Flip Camera's Founder Says Cheese
Now he's starting a restaurant. So, this time, maybe it'll be Starbucks or McDonald's that will acquire him and shut him down.
Kaplan announced The Melt on Wednesday morning at All Things D's D9 conference, and it's also written up in Inside Scoop SF (some kind of restaurant-news offshoot of the San Francisco Chronicle). His plan is to develop a huge chain of no-lines restaurants serving grilled cheese sandwiches and soup.
The gimmick is in mobile technology, which suddenly makes this relevant to my actual job and therefore bloggable. You order via a smartphone (or a Web app at your desk, if you want to be all 2003 about it) without saying when or where you actually plan to pick up the food. If you flake out -- and gee, when does that ever happen in California? -- nothing happens.
But if you actually go get the food, you scan a QR card upon arrival, and they cook it up there.
First problem: Sure, there are no lines, but if it's crowded, you'll still have to wait for the food.

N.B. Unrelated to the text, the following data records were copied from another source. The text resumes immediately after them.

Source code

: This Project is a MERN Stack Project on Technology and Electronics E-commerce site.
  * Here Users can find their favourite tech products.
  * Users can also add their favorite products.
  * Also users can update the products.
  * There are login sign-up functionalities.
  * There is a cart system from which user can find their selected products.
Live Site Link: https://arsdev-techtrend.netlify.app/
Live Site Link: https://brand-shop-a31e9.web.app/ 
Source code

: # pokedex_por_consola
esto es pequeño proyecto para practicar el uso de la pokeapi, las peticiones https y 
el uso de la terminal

The Melt will apparently get around that bottleneck with superfast, warp-speed cheese-grilling equipment. Even during a busy lunch rush, you're saved the time it takes to order -- which can be a big deal, as I've learned from countless times at coffeehouses standing behind a half-soy, half-decaf, double-sugar orderer.

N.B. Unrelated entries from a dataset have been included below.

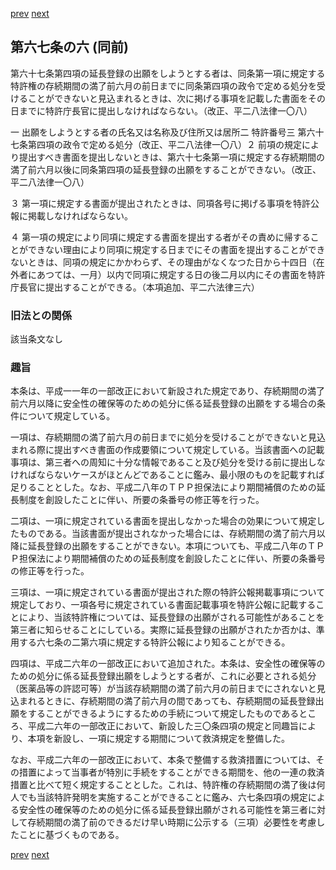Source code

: [prev](/specific/markdowns/特許法/088_Mp-Ch_4-Se_1-At_67_5.md)
[next](/specific/markdowns/特許法/090_Mp-Ch_4-Se_1-At_67_7.md)
## 第六七条の六 (同前)
第六十七条第四項の延長登録の出願をしようとする者は、同条第一項に規定する特許権の存続期間の満了前六月の前日までに同条第四項の政令で定める処分を受けることができないと見込まれるときは、次に掲げる事項を記載した書面をその日までに特許庁長官に提出しなければならない。（改正、平二八法律一〇八）

一 出願をしようとする者の氏名又は名称及び住所又は居所二 特許番号三 第六十七条第四項の政令で定める処分（改正、平二八法律一〇八）２ 前項の規定により提出すべき書面を提出しないときは、第六十七条第一項に規定する存続期間の満了前六月以後に同条第四項の延長登録の出願をすることができない。（改正、平二八法律一〇八）

３ 第一項に規定する書面が提出されたときは、同項各号に掲げる事項を特許公報に掲載しなければならない。

４ 第一項の規定により同項に規定する書面を提出する者がその責めに帰することができない理由により同項に規定する日までにその書面を提出することができないときは、同項の規定にかかわらず、その理由がなくなつた日から十四日（在外者にあつては、一月）以内で同項に規定する日の後二月以内にその書面を特許庁長官に提出することができる。（本項追加、平二六法律三六）


### 旧法との関係
該当条文なし

### 趣旨
本条は、平成一一年の一部改正において新設された規定であり、存続期間の満了前六月以降に安全性の確保等のための処分に係る延長登録の出願をする場合の条件について規定している。

一項は、存続期間の満了前六月の前日までに処分を受けることができないと見込まれる際に提出すべき書面の作成要領について規定している。当該書面への記載事項は、第三者への周知に十分な情報であること及び処分を受ける前に提出しなければならないケースがほとんどであることに鑑み、最小限のものを記載すれば足りることとした。なお、平成二八年のＴＰＰ担保法により期間補償のための延長制度を創設したことに伴い、所要の条番号の修正等を行った。

二項は、一項に規定されている書面を提出しなかった場合の効果について規定したものである。当該書面が提出されなかった場合には、存続期間の満了前六月以降に延長登録の出願をすることができない。本項についても、平成二八年のＴＰＰ担保法により期間補償のための延長制度を創設したことに伴い、所要の条番号の修正等を行った。

三項は、一項に規定されている書面が提出された際の特許公報掲載事項について規定しており、一項各号に規定されている書面記載事項を特許公報に記載することにより、当該特許権については、延長登録の出願がされる可能性があることを第三者に知らせることにしている。実際に延長登録の出願がされたか否かは、準用する六七条の二第六項に規定する特許公報により知ることができる。

四項は、平成二六年の一部改正において追加された。本条は、安全性の確保等のための処分に係る延長登録出願をしようとする者が、これに必要とされる処分（医薬品等の許認可等）が当該存続期間の満了前六月の前日までにされないと見込まれるときに、存続期間の満了前六月の間であっても、存続期間の延長登録出願をすることができるようにするための手続について規定したものであるところ、平成二六年の一部改正において、新設した三〇条四項の規定と同趣旨により、本項を新設し、一項に規定する期間について救済規定を整備した。

なお、平成二六年の一部改正において、本条で整備する救済措置については、その措置によって当事者が特別に手続をすることができる期間を、他の一連の救済措置と比べて短く規定することとした。これは、特許権の存続期間の満了後は何人でも当該特許発明を実施することができることに鑑み、六七条四項の規定による安全性の確保等のための処分に係る延長登録出願がされる可能性を第三者に対して存続期間の満了前のできるだけ早い時期に公示する（三項）必要性を考慮したことに基づくものである。


[prev](/specific/markdowns/特許法/088_Mp-Ch_4-Se_1-At_67_5.md)
[next](/specific/markdowns/特許法/090_Mp-Ch_4-Se_1-At_67_7.md)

On stage at D9, Kaplan refused to answer Kara Swisher's question about why Flip couldn't be sold off rather than killed. He wouldn't answer when she asked him last month, either.
— Craig Matsumoto, West Coast Editor, Light Reading
Now I have to get all serious and wonder aloud: If this idea really works, and if it takes off so that the mobile model is adopted by other better-than-fast-food chains ... that's a lot of cashier jobs that evaporate. They'll still need a cashier in case someone (gasp) insists on paying cash, or so I'd assume, but just one would probably suffice.
I know, the replacement of jobs by technology is nothing new. But sometimes the benefit to us (as opposed to the cost-savings to the company) seems minimal.